BERLIN — Meeting upwardly revised targets, sales at Zalando surged 23 percent in 2016 while operative earnings more than doubled and the adjusted earnings before interest and taxes margin increased to 5.9 percent. Net earnings were broadly flat, primarily due to a tax loss carried forward.
Sales hit 3.64 billion euros, or $4.03 billion. Adjusted group EBIT reached 216.3 million euros, or $239.4 million, compared to 107.5 million euros, or $116 million, in the previous 12-month period. Net income was flat at 120.5 million euros, or $133.4 million, compared with 121.5 million euros, or $134.6 million, in 2016.
All dollar figures are converted at an average exchange rate for the periods to which they refer.
Zalando also said it has agreed to acquire Munich-based Kickz AG, a leading multichannel basketball retailer. “They have strong competence in streetwear and basketball,” Ritter said. “Our strategy is to work with partners in these niche areas, and one way is to acquire such partners.” The deal is subject to merger control clearance and is expected to close in the first half. Financial details were not disclosed.
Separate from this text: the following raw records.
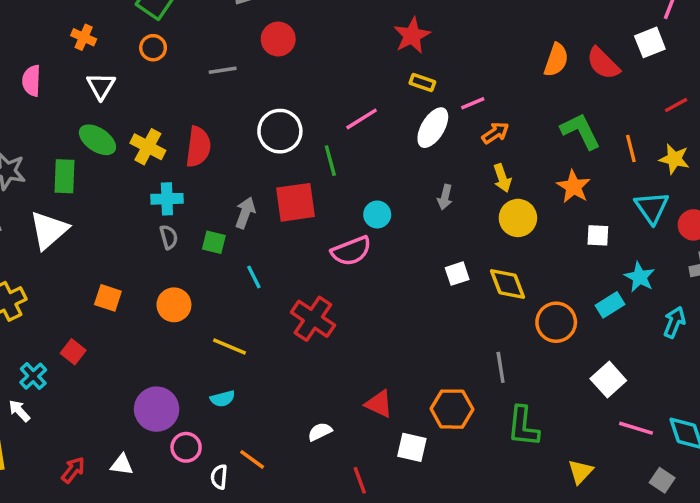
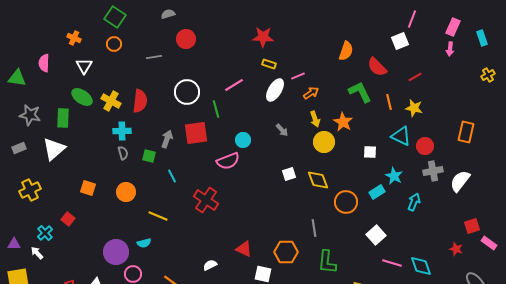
red star: (412, 36) -> (263, 37), turned 30
red semicircle: (603, 63) -> (377, 67), moved
orange star: (574, 187) -> (343, 122), moved
gray arrow: (445, 197) -> (282, 130), turned -56
cyan triangle: (652, 208) -> (401, 136), turned -30
cyan semicircle: (223, 399) -> (144, 243), moved

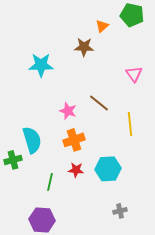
In the current year, the Berlin-based e-commerce giant is forecasting ongoing growth, with revenues set to increase by 20 to 25 percent, and an adjusted EBIT margin of 5 to 6 percent. Zalando said the guidance is in line with the multiyear strategy originally laid out in its IPO documents from 2014.
In a conference call on Wednesday, co-chief executive officer Rubin Ritter said: “It’s evident we can be very happy and proud of our performance. We have doubled the company since 2013, and in 2016, we have been able to significantly increase our profitability, performing beyond our targets.”
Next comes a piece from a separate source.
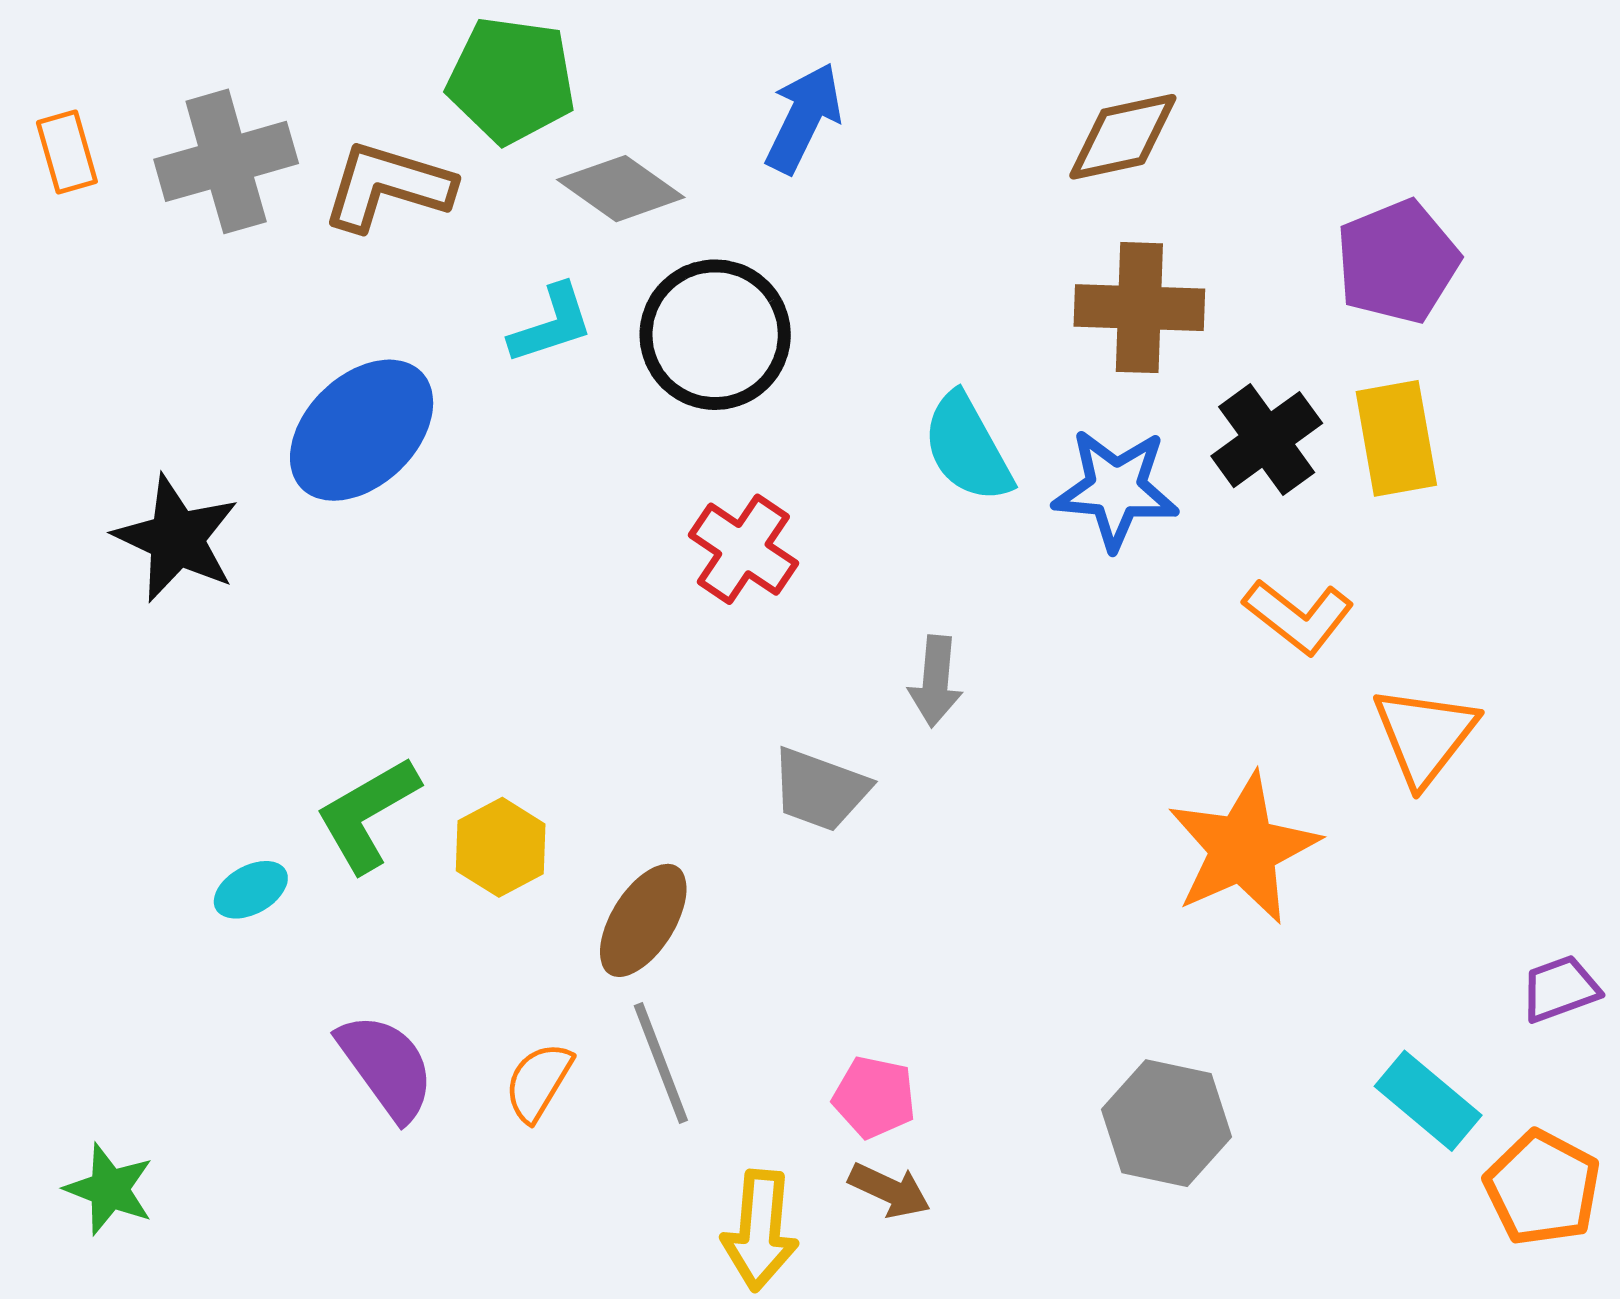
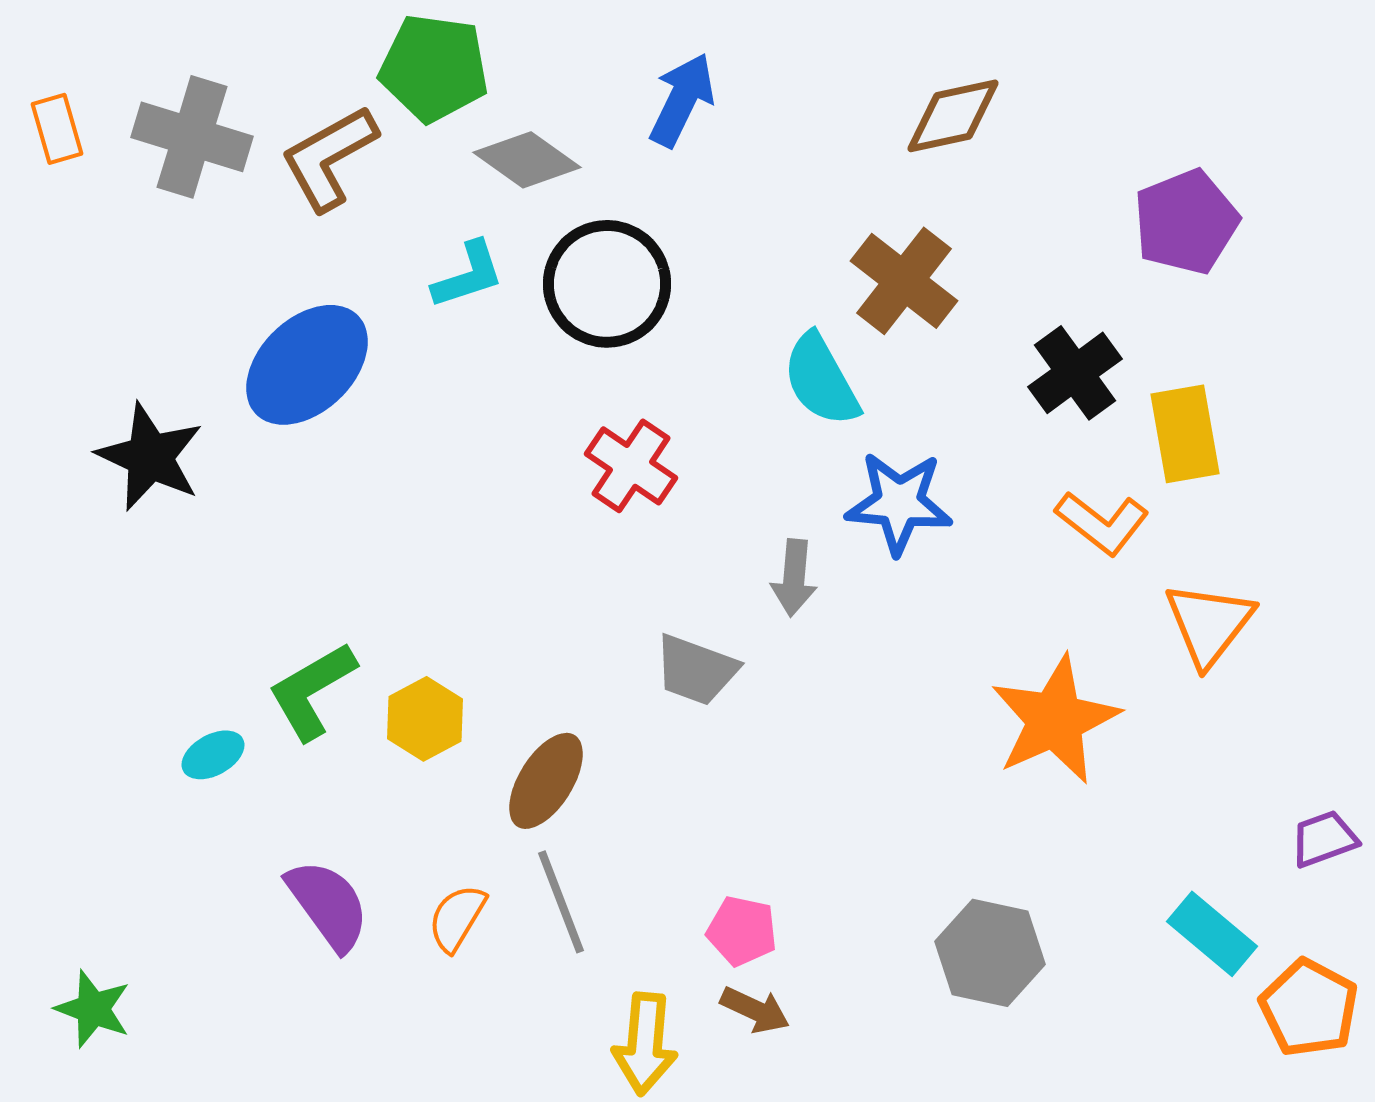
gray cross: (226, 161) -> (192, 137), turned 33
brown L-shape: (388, 186) -> (329, 158), turned -46
brown cross: (1139, 308) -> (904, 281), moved, turned 36
yellow rectangle: (1396, 438) -> (1185, 434), moved
blue star: (1116, 489) -> (899, 503), moved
The company attributed the EBIT gain to improved operating costs and said it reflected strong cost management and general efficiency improvements.
Zalando said it would continue to invest heavily in long-term infrastructure and performance. Last year’s capital expenditure, excluding mergers and acquisitions, came in at 181.7 million euros, or $201.1 million. For 2017, the company expects to spend 200 million euros, or $212 million, primarily in the same areas as last year, namely infrastructure, increased automation and in-house developed software.
“Strong growth requires non-stop investment,” Ritter said. “Our goal is to make Zalando the best online fashion destination in Europe. We are investing in improving the on-site experience on both the web and via app, and investing in our brands to make the experience even better. This attracts more and more suppliers,” he noted, adding that Zalando was rolling out services, such as Zalando Media Solutions, for its brand partners. Further investments in fulfillment infrastructure are also planned, with warehouses in France and Sweden — as well as a logistics center in Poland — in development.
Active in 15 European markets, Zalando grew site visits in 2016 20.2 percent to 1.99 billion, with mobile visits now making up 65.6 percent, up from 57.1 percent the year previously. Last year, Zalando took 69.2 million orders, a gain of 25.2 percent, though the average basket size in euros declined 1.8 percent to 66.6 euros, or $73.7 million.
Asked about this development, Ritter suggested the basket size decline “could be related to continued growth in lower price merchandise, but I think it is all still positive for us if we can get an increase in order frequency,” which was achieved last year.
Zalando has been steadily building its workforce, which grew by 2,000 to 11,998 this year, with 5,400 based in Berlin. The company said it plans to create more than 2,000 new jobs this year, with about half of them based in the German capital.